Using the same cDNA samples assessed by quantitative reverse transcriptase-PCR, pyrosequencing was carried out to determine the ratio of remaining K12-L132P mRNA to K12-WT mRNA, exactly as described previously.[10]

KRT12 transgenic mouse

A C57 mouse model was obtained, with a human K12-L132P allele knocked in to replace the endogenous mouse Krt12 coding sequence (details on request). This allowed for the in-vivo targeting of KRT12-L132P by the allele-specific sgRNA and Cas9. Female heterozygous mice at 24 weeks old were used, where one copy of the human K12-L132P allele and one copy of murine Krt12 were present. Standard PCR and Sanger dideoxynucleotide sequencing was used to genotype the mice and confirm heterozygosity of the K12-L132P allele. Randomization of animals was not required, as this study investigated the effect of treatment on one cornea, whereas the other cornea of the same animal was used as the negative control. Investigators were not blinded in this study. All experimentation complied with ethical regulations and was approved by the local ethics committee.

In-vivo intrastromal ocular injection

To achieve transient expression of the allele-specific sgRNA and the Cas9, the sgK12LP plasmid was introduced into the corneal stroma of the heterozygous knock-in mice by intrastromal ocular injection, following previously described protocols.[22] To assess this delivery method, wild-type mice were first injected with 4 μg of a Cas9-GFP plasmid (pCas9D10A_GFP), a gift from Kiran Musunuru (Addgene plasmid 44720). Mice were culled at 24, 48 and 72 h, and corneas fixed in 4% paraformaldehyde and processed using standard histological procedures. Five-micrometre-thick sections were cut, rehydrated and imaged by fluorescent microscopy. Mice were administered with general anaesthetic and a local anaesthetic to the cornea. A qualified ophthalmologist injected 4 μg of sgK12LP or sgNSC plasmid diluted in a total of 3 μl phosphate-buffered saline into the cornea of the right eye and the left eye, respectively, of four mice. Mice were culled 48 h post treatment.

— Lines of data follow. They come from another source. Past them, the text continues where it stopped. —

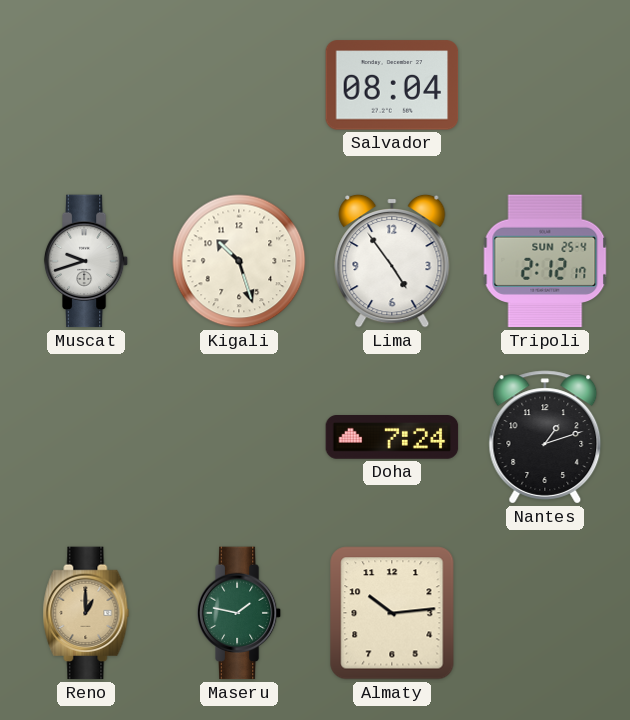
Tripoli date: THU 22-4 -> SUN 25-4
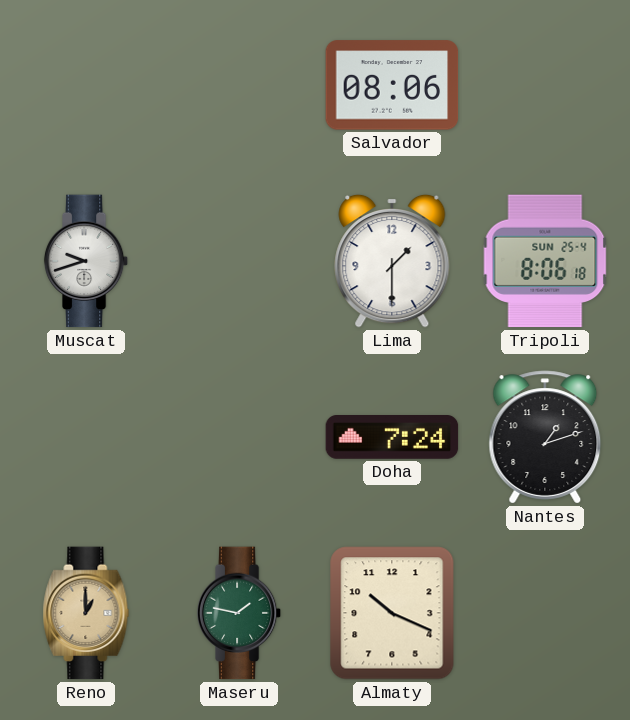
Salvador: 08:04 -> 08:06
Kigali: 10:27 -> none
Lima: 4:54 -> 1:30
Tripoli: 2:12 -> 8:06
Almaty: 10:14 -> 10:19
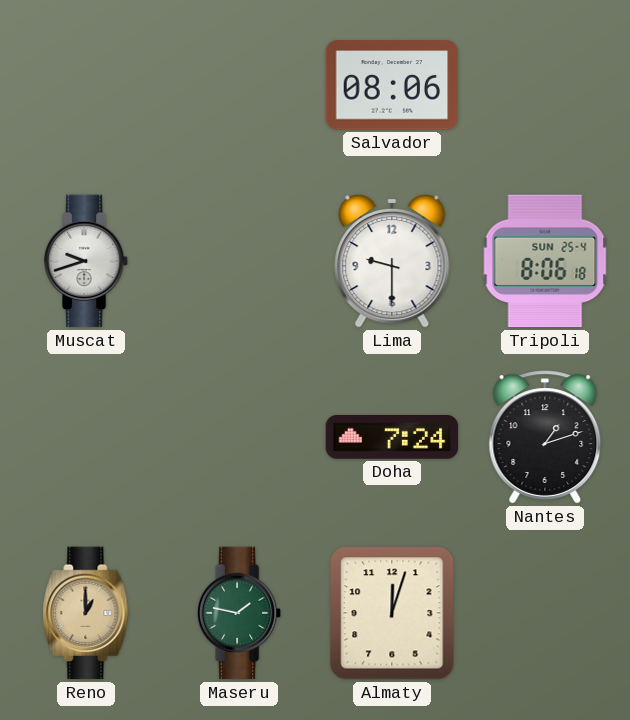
Lima: 1:30 -> 9:30
Almaty: 10:19 -> 12:03
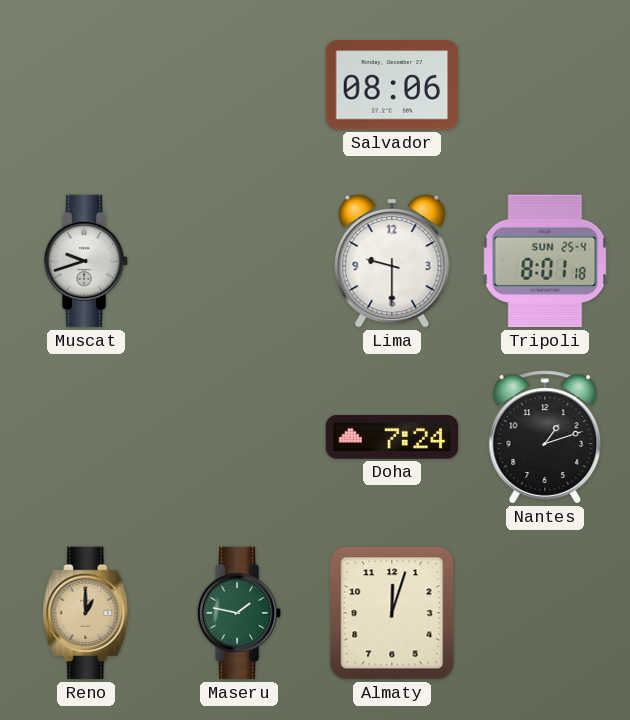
Tripoli: 8:06 -> 8:01
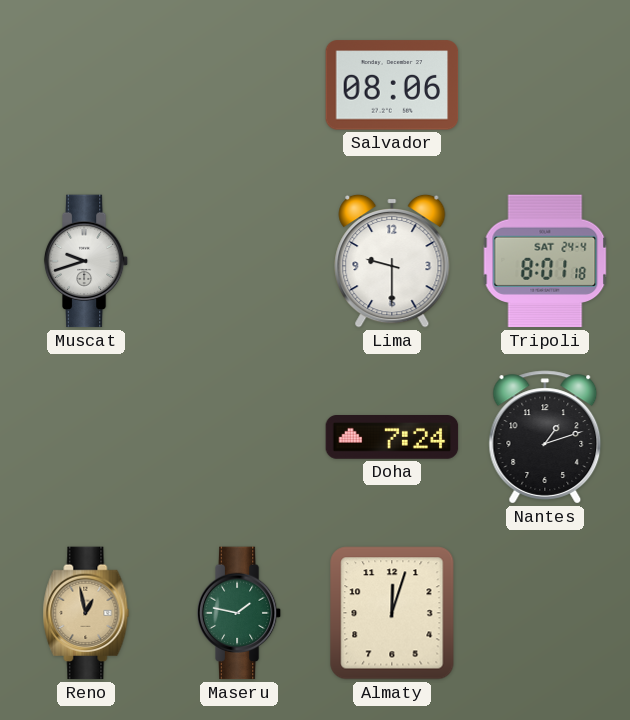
Tripoli date: SUN 25-4 -> SAT 24-4
Reno: 1:00 -> 12:58
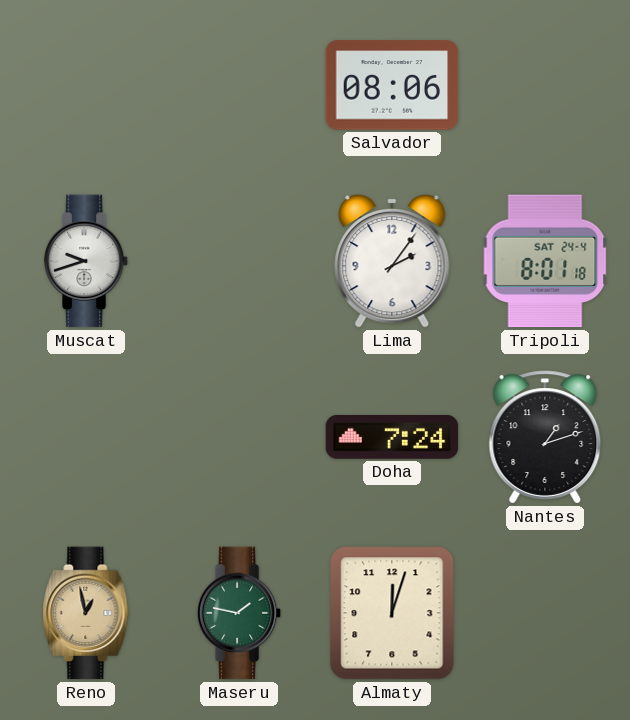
Lima: 9:30 -> 2:06
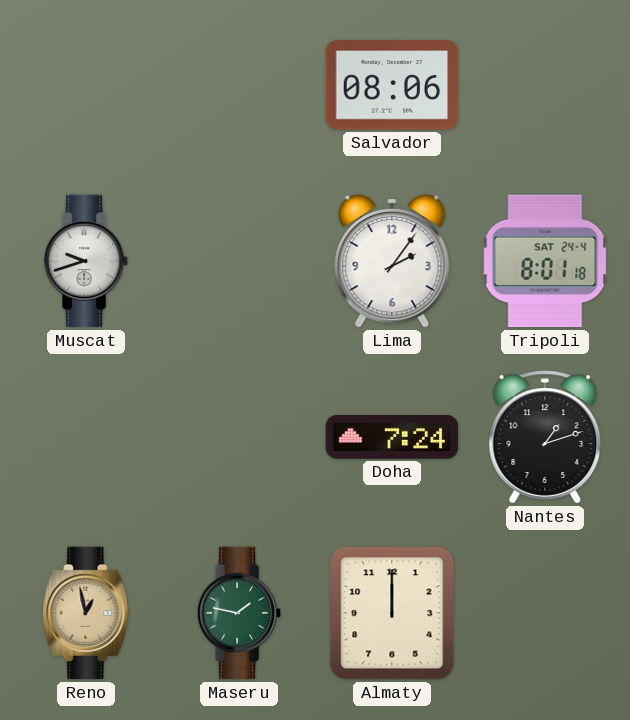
Almaty: 12:03 -> 12:00
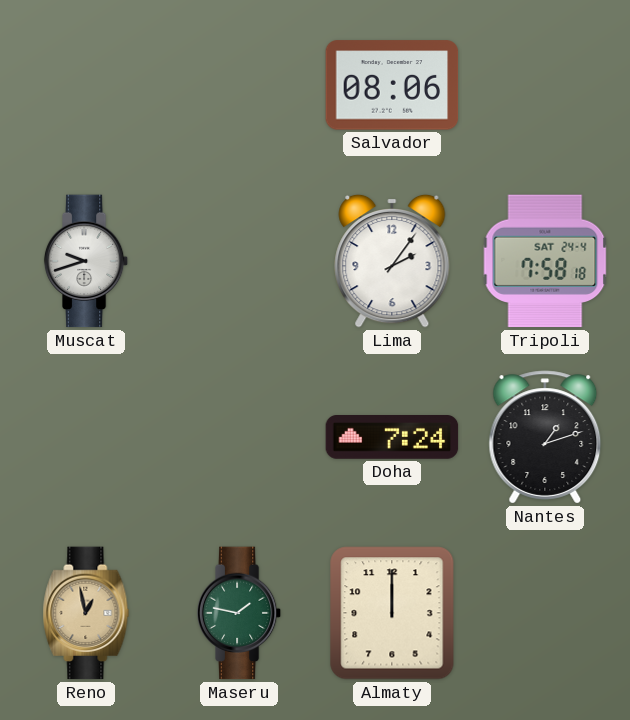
Tripoli: 8:01 -> 7:58
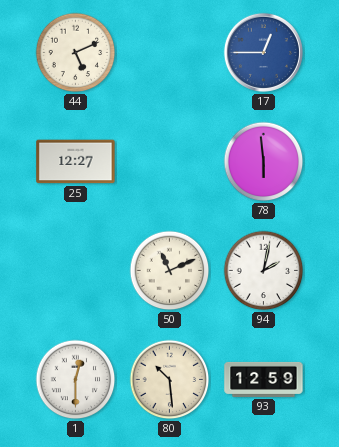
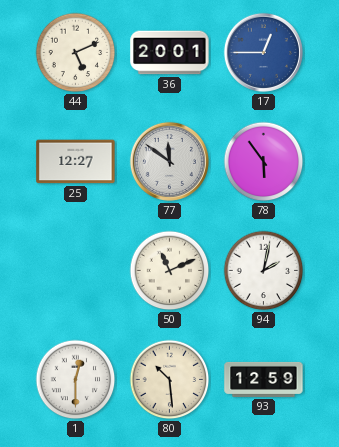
36: none -> 20:01
77: none -> 11:51
78: 5:59 -> 5:54
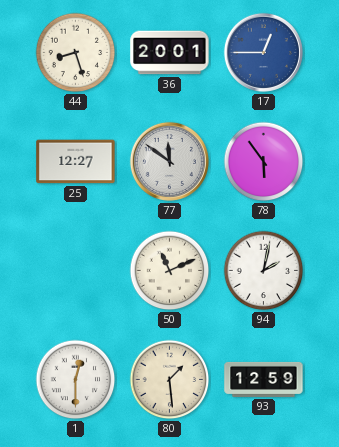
44: 5:11 -> 8:27
80: 10:29 -> 1:29
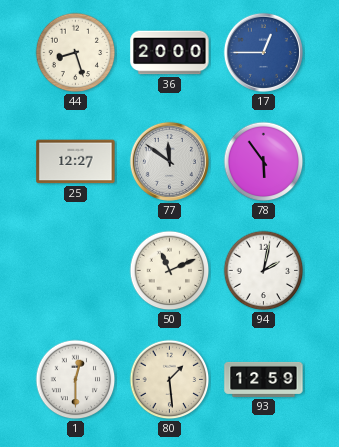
36: 20:01 -> 20:00
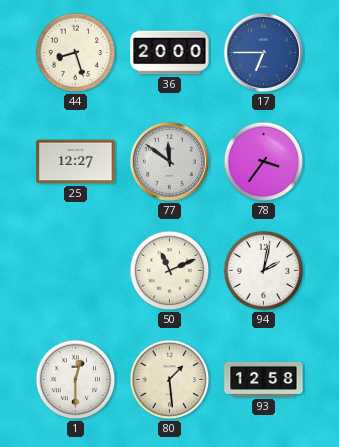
17: 12:45 -> 6:45
78: 5:54 -> 3:36
93: 12:59 -> 12:58
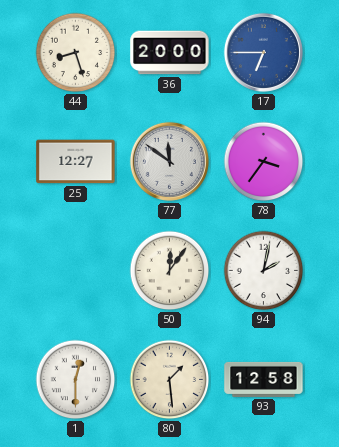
50: 11:11 -> 12:06
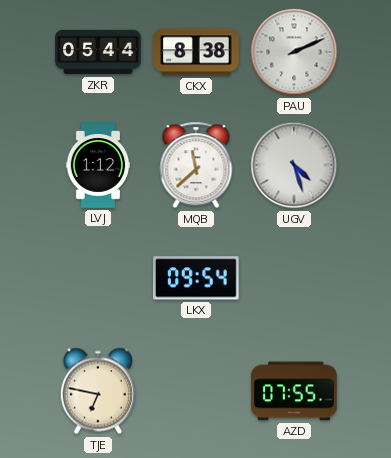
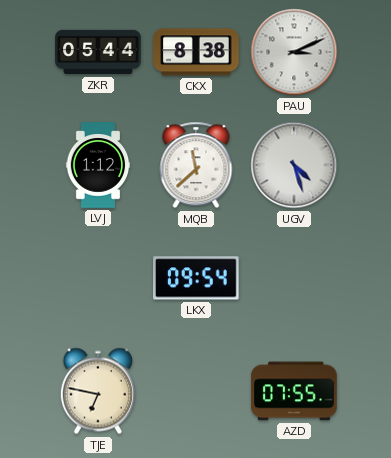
PAU: 2:11 -> 3:11
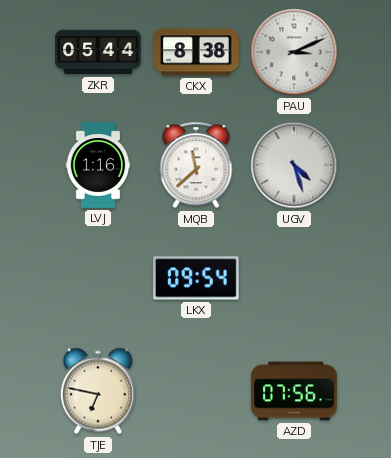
LVJ: 1:12 -> 1:16
AZD: 07:55 -> 07:56
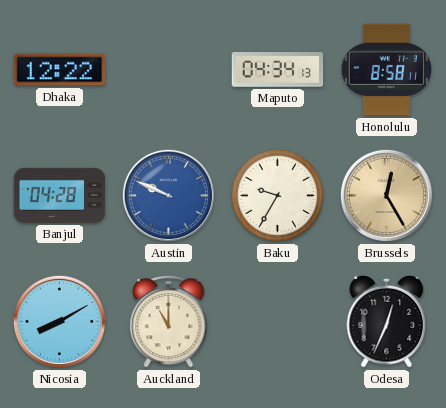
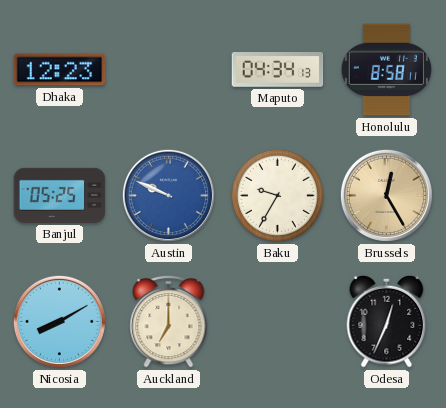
Dhaka: 12:22 -> 12:23
Banjul: 04:28 -> 05:25
Auckland: 11:00 -> 7:00
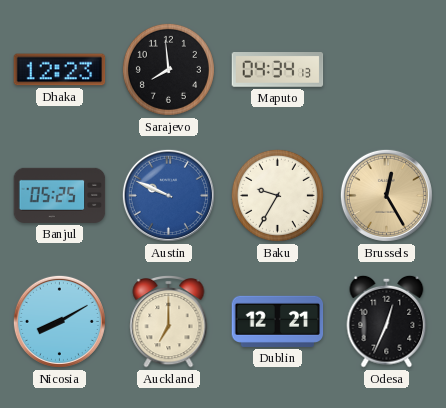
Sarajevo: none -> 7:59
Honolulu: 8:58 -> none
Dublin: none -> 12:21
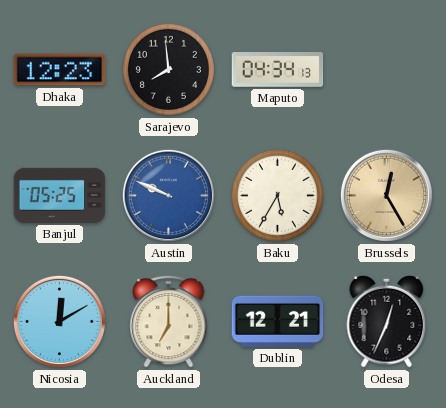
Baku: 9:35 -> 5:35
Nicosia: 8:10 -> 12:10
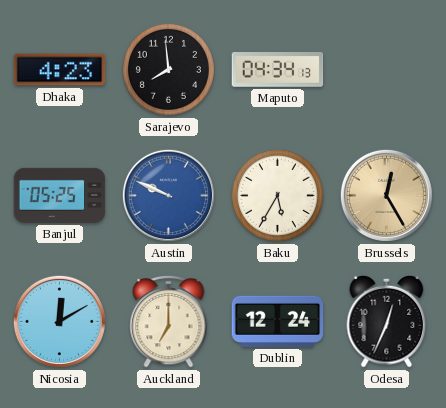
Dhaka: 12:23 -> 4:23
Dublin: 12:21 -> 12:24
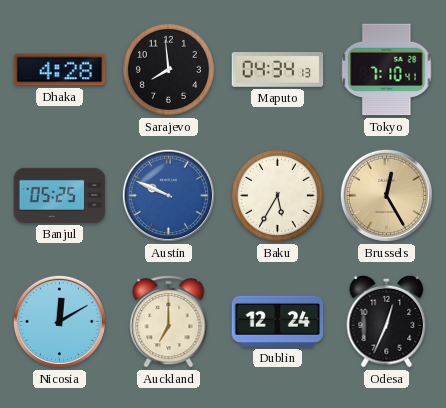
Dhaka: 4:23 -> 4:28
Tokyo: none -> 7:10
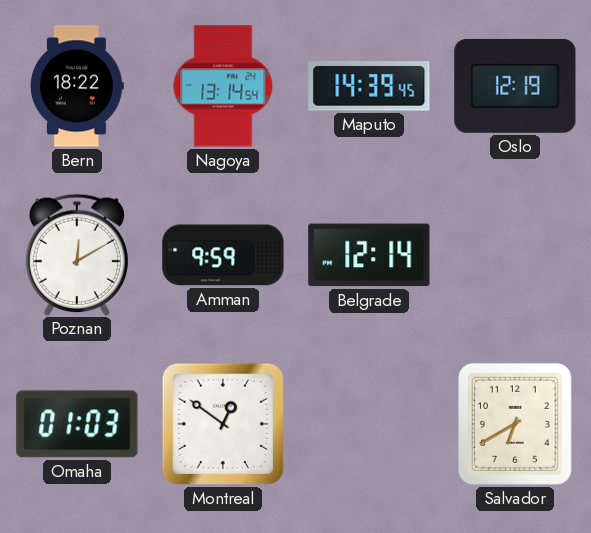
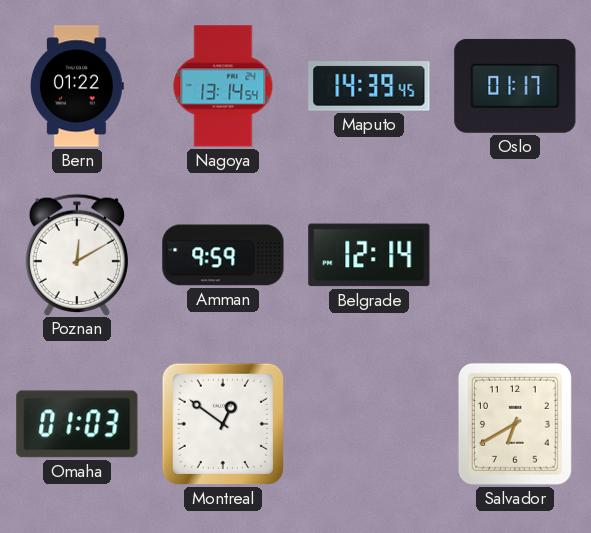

Sequencing and determination of NHEJ

Once the mice were culled, the eyes were enucleated and the corneas were dissected. gDNA was extracted using a DNA extraction kit (Qiagen) and samples were pooled into two treatment groups: sgK12LP and sgNSC. Samples underwent PCR amplification using the following two primers to amplify the region around the K12-L132P mutation: 5′-ACACCCATCTTGCAGCCTAT-3′ and 5′-AAAATTCCCAAAGCGCCTC-3′. PCR products were gel purified and ligated into the CloneJet cloning vector (Life Technologies) and were used to transform DH5α competent cells (Life Technologies). A total of 13 clones were selected and plasmid DNA prepared using a miniprep kit (Qiagen) following manufacturer's procedures. DNA from the 13 clones was then sequenced (Department of Zoology, University of Oxford) using the sequencing primers provided with the CloneJet vector. The two most likely exonic off-target sites for sgK12LP in the mouse genome, as predicted by the Zhang Lab online tool (http://crispr.mit.edu) were assessed in the same way, where 10 colonies were selected for analysis for each predicted off target. The predicted off-target sites were 5′-TAAGTAGCTGATCTATCAGTGGG-3′ (Gon4l) and 5′-TGGGAAGCATATCTGTCATTTGG-3′ (Asphd1). Only these two sites were selected, as they were the only two to have a calculated off-target score >0.1.

Statistics

All error bars represent the s.e.m. unless stated otherwise. Significance was calculated using an unpaired t-test, as all samples demonstrated the same distribution. Statistical significance was set at 0.05%. Variance was calculated among groups and deemed to be similar.